Protecting Present and Future Generations: The Role of Health and Environmental Rights in National Constitutions and International Treaties

Hiroaki Matsuura
Date & Time Sep 10 2025 12:00 PM - 1:20 PM
Location TBD
Speaker(s)
Hiroaki Matsuura
Audience Open to the Public, Registration Required

In 2022, the United Nations General Assembly formally recognized the human right to a clean, healthy, and sustainable environment. While this builds on the long-established right to health, it also broadens the scope of protection. Professor Hiroaki Matsuura will discuss his research on the distinct roles that the rights to health and to a healthy environment play in shaping population health outcomes across Latin American countries, where these rights have been recognized through national constitutions and the San Salvador Protocol. Although both aim to promote health and well-being, his analysis found that constitutional recognition of the right to health was associated with a measurable decline in infant mortality among poor families—highlighting its potential for immediate, targeted benefits to vulnerable populations. By contrast, the constitutional right to a healthy environment was not linked to short-term improvements in infant survival but correlated with a reduction in greenhouse gas emissions, pointing to a longer-term, systemic contribution to public health. These findings suggest a division of labor between the two rights: the right to health primarily protects current generations, especially the poor, while the right to a healthy environment helps lay the foundation for healthier lives in the future. Both are essential, but they function through different pathways and over different time horizons—underscoring the importance of the term “sustainable” in the UN’s framing of this right.
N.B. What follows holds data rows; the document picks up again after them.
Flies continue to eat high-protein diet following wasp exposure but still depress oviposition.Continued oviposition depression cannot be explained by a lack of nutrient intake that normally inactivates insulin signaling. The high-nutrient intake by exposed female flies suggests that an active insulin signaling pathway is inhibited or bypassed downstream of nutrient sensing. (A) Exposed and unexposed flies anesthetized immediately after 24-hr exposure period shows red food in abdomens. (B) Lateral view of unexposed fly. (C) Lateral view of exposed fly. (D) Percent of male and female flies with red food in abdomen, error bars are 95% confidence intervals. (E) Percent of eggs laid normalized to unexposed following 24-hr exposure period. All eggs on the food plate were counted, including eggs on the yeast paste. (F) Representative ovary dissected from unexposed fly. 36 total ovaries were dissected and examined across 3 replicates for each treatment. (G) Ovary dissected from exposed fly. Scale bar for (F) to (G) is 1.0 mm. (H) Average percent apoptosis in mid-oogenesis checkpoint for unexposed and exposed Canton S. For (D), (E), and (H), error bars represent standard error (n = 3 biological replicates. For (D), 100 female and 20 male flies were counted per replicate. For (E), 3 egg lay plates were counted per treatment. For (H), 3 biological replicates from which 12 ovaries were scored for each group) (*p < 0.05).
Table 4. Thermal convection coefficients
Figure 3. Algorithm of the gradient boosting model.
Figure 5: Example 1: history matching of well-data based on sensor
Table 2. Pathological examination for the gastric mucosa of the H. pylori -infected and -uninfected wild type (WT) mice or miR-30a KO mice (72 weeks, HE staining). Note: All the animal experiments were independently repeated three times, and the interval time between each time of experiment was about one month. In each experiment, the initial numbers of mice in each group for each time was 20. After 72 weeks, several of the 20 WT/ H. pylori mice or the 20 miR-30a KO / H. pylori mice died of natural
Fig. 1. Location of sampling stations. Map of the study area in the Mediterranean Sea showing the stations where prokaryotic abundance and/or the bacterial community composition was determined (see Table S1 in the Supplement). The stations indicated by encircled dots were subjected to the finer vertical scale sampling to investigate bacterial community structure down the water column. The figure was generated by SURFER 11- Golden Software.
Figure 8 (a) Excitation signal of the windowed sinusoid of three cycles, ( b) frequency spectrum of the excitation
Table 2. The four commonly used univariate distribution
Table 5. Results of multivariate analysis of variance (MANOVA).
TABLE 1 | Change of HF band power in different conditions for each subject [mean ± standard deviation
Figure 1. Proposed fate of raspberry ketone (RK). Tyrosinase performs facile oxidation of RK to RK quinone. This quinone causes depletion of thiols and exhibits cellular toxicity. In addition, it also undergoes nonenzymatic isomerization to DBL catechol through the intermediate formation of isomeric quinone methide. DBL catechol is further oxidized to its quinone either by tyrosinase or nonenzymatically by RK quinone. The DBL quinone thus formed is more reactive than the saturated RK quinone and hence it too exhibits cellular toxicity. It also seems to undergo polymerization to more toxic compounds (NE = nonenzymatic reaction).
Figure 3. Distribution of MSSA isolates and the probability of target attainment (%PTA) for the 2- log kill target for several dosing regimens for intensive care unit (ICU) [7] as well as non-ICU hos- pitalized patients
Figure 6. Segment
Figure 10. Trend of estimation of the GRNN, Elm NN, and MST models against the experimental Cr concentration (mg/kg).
Hiroaki Matsuura is currently Provost and Vice President for Academic Affairs at Shoin University in Japan. He is also Professor in the Faculty of Tourism, Media and Cultural Studies. He has been a member of the World Health Organization's Technical Advisory Group on the Economics of Environment, Climate Change and Health, the Technical Advisory Group on Embedding Ethics in Health and Climate Change Policy, and the World Tourism Organization's World Committee on Tourism Ethics. Before joining Shoin University, he was Departmental Lecturer at the University of Oxford's School of Interdisciplinary Area Studies. He is also Editor-in-Chief of Biodemography and Social Biology. He holds a Sc.D. in Global Health and Population from Harvard University. His research focuses on the role of human rights in population, health, and sustainability.